Entenda o Caso: Degradação e Responsabilização
A origem desta ação remonta a levantamentos técnicos que evidenciaram sérios danos na área. Entre os problemas encontrados estavam o descarte irregular de resíduos, a ocorrência de queimadas, a supressão de vegetação nativa e o comprometimento das estruturas de proteção do local. As perícias realizadas confirmaram a existência de uma nascente e caracterizaram a área como de preservação permanente, exigindo medidas específicas de proteção e recomposição ambiental.
Diante desse cenário preocupante, o MPMS ajuizou a ação civil pública visando a responsabilização pelos danos e a recuperação da área degradada. Posteriormente, foi construída uma solução consensual com o Município.
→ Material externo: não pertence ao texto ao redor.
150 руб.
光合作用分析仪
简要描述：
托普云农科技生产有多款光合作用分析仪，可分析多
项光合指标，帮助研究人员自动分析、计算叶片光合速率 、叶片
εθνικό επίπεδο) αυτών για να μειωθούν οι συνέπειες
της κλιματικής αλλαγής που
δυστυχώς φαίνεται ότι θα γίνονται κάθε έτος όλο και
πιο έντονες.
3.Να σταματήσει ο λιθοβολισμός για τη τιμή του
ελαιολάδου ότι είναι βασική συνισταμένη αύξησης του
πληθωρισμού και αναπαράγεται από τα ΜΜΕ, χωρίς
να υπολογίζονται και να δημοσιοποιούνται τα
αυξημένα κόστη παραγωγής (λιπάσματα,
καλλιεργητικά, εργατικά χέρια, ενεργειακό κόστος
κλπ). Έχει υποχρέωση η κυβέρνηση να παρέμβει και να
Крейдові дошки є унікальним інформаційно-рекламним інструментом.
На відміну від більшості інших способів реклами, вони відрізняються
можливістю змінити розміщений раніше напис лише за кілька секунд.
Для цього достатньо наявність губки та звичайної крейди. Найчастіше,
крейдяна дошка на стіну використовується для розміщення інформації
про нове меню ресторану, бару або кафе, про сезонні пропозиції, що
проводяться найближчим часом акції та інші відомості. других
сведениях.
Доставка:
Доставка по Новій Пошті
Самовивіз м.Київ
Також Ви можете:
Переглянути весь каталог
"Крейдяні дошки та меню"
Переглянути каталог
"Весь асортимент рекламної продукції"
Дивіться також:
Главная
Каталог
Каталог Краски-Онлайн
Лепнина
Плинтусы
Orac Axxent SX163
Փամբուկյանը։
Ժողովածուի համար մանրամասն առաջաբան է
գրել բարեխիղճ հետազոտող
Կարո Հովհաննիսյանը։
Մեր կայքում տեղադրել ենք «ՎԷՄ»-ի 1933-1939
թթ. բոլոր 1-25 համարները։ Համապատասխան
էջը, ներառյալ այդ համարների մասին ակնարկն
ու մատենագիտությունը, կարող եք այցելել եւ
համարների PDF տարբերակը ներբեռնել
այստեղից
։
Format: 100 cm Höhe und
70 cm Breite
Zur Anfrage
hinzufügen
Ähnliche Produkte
Através deste acordo, a prefeitura comprometeu-se a realizar diversas ações, como o cercamento da área, a remoção de resíduos, a fiscalização contínua e a implementação de um plano técnico de recuperação ambiental.
Medidas de Recuperação Já em Andamento
Algumas medidas já foram implementadas com sucesso. A instalação de cercas e placas de sinalização tem o objetivo de impedir o acesso irregular e proteger a área. Além disso, foram removidas estruturas que serviam para a alimentação inadequada de fauna silvestre, uma prática que causava desequilíbrios ecológicos e alterava o comportamento dos animais. Conforme o Campo Grande NEWS checou, essas ações são cruciais para o restabelecimento do equilíbrio ecológico.
Outra frente de atuação importante é a elaboração e execução de um Plano de Recuperação de Área Degradada (Prada). Este plano prevê ações detalhadas, como o controle de espécies invasoras, a recomposição da vegetação nativa e o plantio de espécies características do Cerrado. O projeto será executado de forma gradual, com um monitoramento contínuo ao longo dos anos para garantir a regeneração completa do ecossistema. O Campo Grande NEWS acompanha de perto essas iniciativas, ressaltando a importância da persistência na recuperação.
Fortalecimento da Fiscalização e Monitoramento Contínuo
Além das intervenções físicas e ambientais, o acordo também prevê o fortalecimento da fiscalização por parte do poder público municipal. O objetivo é prevenir novas irregularidades, como o descarte de lixo e outras intervenções indevidas na área protegida. A atuação conjunta entre MPMS e Município busca garantir a sustentabilidade das ações de recuperação.
O procedimento administrativo instaurado pelo MPMS permanece em andamento. A finalidade é assegurar que a recuperação ambiental seja duradoura e que a nascente e a área urbana afetada recebam a proteção necessária a longo prazo. O MPMS reafirma seu compromisso com a proteção ambiental e a qualidade de vida dos cidadãos, conforme o Campo Grande NEWS apurou. A continuidade do monitoramento é vista como essencial para o sucesso do projeto.